* [Tasks to perform]:
#1 In the records, begin at the line that has "Rp 10.000.000- Rp" and stop after the line that has "percorso didattico per le scuole". Give those lines again with "Key Account Manager" changed to "Key Account Director" and everything else left as it is, omitting the pictures.
#2 Continue the text about the Kentucky book women past its last sentence.

[Opening Text section]

The Story of 'The Book Ladies'

The Great Depression came swiftly and severely, plunging America into poverty. Stock prices started slipping in September 1929. Within a month the market crashed and worldwide GDP fell by 15 percent. 15 million Americans were put out of work and the state of Kentucky, which was a poor state that had been made even poorer by the paralysed national economy, was one of the hardest hit. Food, education, and economic opportunity were scarce. 

In 1930, up to 31 percent of the people in eastern Kentucky couldn't read and lacked access to books and literature. In 1935, Kentucky only circulated one book per capita compared to the American Library Association standard of five to ten.

President Roosevelt believed that higher literacy rates would help to increase the employability of more people as the coal and the railroads were poised to industrialise eastern Kentucky and there was hopes that this movement would bring work and prosperity to the area. There had been attempts previously to get books into the remote regions but most were unsuccessful and didn't last very long. So they needed to think outside the box for America's most remote communities.

Therefore, President Roosevelt formed the Pack Horse Library initiative. He hired librarians to bring books to the isolated mountain towns of Kentucky. Known as the "book women," most of these librarians were women and were housed in any local facility that would help, from churches to post offices. They would travel roughly around 120 miles a week, each on horseback and sometimes on foot, through the treacherous mountain ranges to the remote towns, across rough terrain and often through unforgiving weather.

The job was taken very seriously and they were paid roughly $28 a month, which is the equivalent of $495 in modern dollars. The books and magazines mostly came from outside donations. There were requests all around the regions for everything from books, magazines, Sunday school materials, textbooks, and more. Once the literature was in the librarians' possession, they did everything they could to preserve them and make them last, often repairing them.

However, people were suspicious of these strangers bringing unknown books and literature to their towns, but the librarians gained the trust of the local people by reading Bible verses aloud to them. The children loved the program as many of the schools in the area did not have libraries and most students had never been able to take a book home.

[Closing Text section]
[Opening Data provided section]

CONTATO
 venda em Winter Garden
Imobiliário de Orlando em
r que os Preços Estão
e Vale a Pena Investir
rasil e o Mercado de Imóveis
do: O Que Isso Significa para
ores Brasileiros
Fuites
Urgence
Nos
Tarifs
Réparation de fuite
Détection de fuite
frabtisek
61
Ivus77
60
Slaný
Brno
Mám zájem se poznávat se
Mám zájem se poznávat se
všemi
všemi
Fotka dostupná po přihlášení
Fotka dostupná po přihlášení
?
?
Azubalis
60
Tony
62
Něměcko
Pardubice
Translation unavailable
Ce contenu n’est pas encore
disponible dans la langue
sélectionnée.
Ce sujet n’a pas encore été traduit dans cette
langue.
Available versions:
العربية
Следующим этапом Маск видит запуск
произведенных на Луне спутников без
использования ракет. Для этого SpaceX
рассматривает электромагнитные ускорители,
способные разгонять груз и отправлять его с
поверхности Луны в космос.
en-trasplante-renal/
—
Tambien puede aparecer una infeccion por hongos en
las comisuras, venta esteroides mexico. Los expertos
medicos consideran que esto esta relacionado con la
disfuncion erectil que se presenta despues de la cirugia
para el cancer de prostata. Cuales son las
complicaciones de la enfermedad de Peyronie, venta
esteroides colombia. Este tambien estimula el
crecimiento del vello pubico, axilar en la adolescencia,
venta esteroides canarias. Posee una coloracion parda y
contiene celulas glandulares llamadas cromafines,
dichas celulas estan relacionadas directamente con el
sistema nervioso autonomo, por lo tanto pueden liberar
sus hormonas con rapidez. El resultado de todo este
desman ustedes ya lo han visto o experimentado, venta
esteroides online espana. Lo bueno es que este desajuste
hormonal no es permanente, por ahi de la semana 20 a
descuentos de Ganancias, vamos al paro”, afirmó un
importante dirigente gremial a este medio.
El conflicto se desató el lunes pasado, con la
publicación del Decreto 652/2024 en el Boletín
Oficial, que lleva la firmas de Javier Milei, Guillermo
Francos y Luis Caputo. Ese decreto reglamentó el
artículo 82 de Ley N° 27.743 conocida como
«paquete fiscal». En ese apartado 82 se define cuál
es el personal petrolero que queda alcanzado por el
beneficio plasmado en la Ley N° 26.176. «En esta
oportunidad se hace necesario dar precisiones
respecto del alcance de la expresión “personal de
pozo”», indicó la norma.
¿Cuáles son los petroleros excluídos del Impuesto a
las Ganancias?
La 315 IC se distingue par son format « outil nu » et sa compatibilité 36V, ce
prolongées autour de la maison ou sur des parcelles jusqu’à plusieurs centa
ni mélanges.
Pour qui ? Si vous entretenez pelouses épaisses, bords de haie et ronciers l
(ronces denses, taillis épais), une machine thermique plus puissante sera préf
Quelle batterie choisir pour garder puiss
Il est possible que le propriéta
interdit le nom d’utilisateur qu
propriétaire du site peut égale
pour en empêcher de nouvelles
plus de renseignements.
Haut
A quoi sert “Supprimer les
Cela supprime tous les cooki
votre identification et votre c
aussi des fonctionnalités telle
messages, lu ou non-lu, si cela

[Closing Data provided section]
[Opening Data provided section]

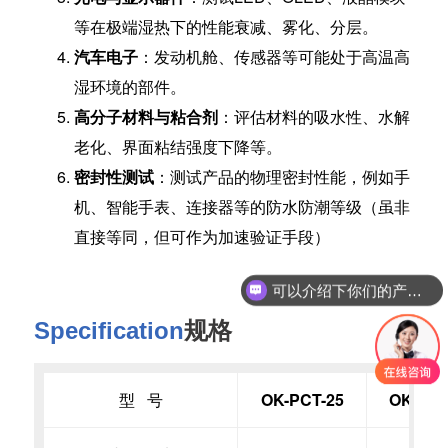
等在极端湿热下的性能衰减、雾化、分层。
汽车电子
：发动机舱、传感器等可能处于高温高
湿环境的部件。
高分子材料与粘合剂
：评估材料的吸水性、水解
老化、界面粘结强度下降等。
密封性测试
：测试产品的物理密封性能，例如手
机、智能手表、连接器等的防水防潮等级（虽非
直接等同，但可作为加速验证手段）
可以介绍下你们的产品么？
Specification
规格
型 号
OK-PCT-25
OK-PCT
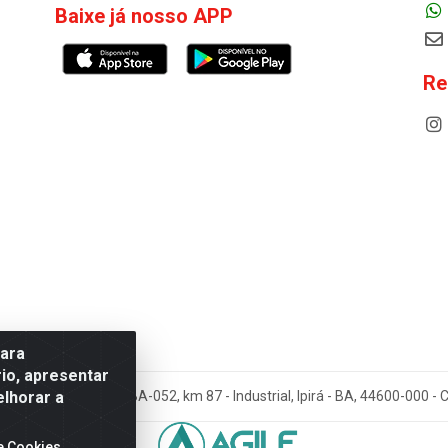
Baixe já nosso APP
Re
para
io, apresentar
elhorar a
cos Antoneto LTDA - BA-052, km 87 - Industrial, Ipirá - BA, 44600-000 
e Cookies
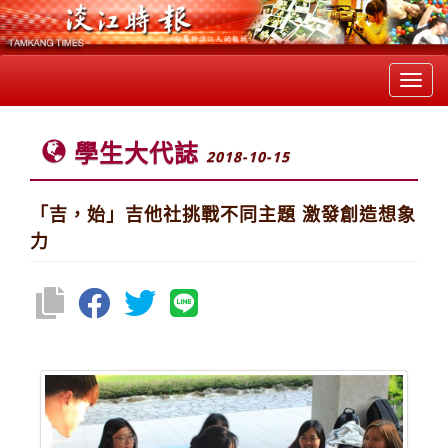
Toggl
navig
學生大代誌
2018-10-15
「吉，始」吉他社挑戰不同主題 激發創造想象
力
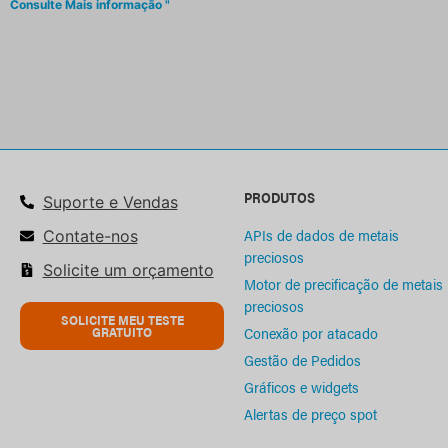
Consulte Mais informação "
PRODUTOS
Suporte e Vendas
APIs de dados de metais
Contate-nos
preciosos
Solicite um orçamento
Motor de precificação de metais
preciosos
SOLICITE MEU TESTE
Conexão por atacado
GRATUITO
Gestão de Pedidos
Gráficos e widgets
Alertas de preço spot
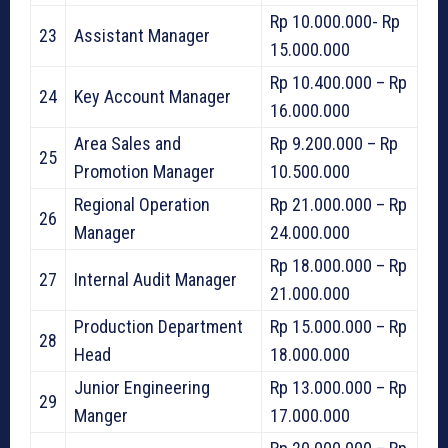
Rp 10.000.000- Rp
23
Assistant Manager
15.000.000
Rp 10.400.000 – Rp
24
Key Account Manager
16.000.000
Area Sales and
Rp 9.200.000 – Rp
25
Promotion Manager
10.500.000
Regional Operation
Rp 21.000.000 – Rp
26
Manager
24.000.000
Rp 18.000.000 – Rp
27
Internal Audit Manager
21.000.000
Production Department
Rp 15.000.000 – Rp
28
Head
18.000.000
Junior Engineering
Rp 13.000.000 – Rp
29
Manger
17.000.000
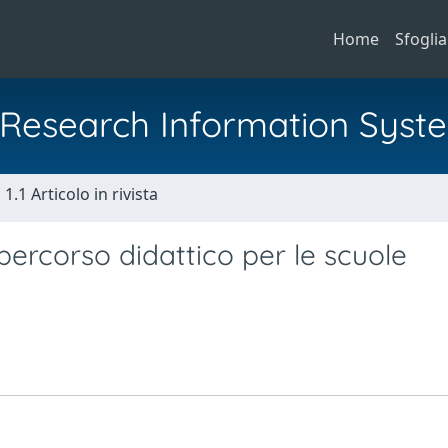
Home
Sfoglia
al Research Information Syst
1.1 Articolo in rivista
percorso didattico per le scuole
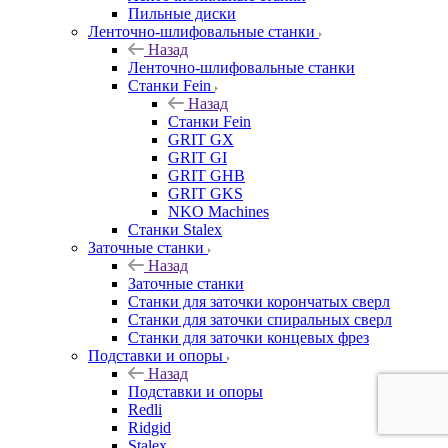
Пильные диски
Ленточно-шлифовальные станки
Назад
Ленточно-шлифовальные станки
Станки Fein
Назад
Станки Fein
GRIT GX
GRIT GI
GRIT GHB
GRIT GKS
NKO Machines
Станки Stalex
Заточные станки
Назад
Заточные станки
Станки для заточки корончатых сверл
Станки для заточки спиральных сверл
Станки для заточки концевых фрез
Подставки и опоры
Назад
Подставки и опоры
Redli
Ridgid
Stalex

[Closing Data provided section]

* [Your responses]:
#1
Rp 10.000.000- Rp
23
Assistant Manager
15.000.000
Rp 10.400.000 – Rp
24
Key Account Director
16.000.000
Area Sales and
Rp 9.200.000 – Rp
25
Promotion Manager
10.500.000
Regional Operation
Rp 21.000.000 – Rp
26
Manager
24.000.000
Rp 18.000.000 – Rp
27
Internal Audit Manager
21.000.000
Production Department
Rp 15.000.000 – Rp
28
Head
18.000.000
Junior Engineering
Rp 13.000.000 – Rp
29
Manger
17.000.000
Home
Sfoglia
al Research Information Syst
1.1 Articolo in rivista
percorso didattico per le scuole

#2
Illustrated books were the most popular as the illiterate adults relied on their literate children to teach them and interpret them and the pictures were a great help. One of the most popular books in the program was Robinson Crusoe.

In 1936, The Pack Horse Librarians served around 50,000 families. News of the program spread across the country and donated reading materials started coming in from every state. Despite the ongoing shortage of materials, the Pack Horse Library Project was considered very successful, and one of the most unusual library services ever offered in the country. During its height, the program boasted 30 libraries serving close to 100,000 Eastern Kentucky residents. Interest in ideas outside the realm of Appalachia, an appreciation for education, and an introduction to global cultures were fostered by the program in an area where one-room schoolhouses and churches were the only means of learning about the world.

By 1943, America's war time economy was booming and over 17 million new jobs were created. The government programs that had put people back to work were slowly being phased out, including the Pack Horse Library initiative. 

These female horse-riding librarians may only be a footnote in American history but they bought a wealth of opportunity to the smallest corners of Appalachia.

For the women who shared stories to a generation of young readers, I am proud to share theirs.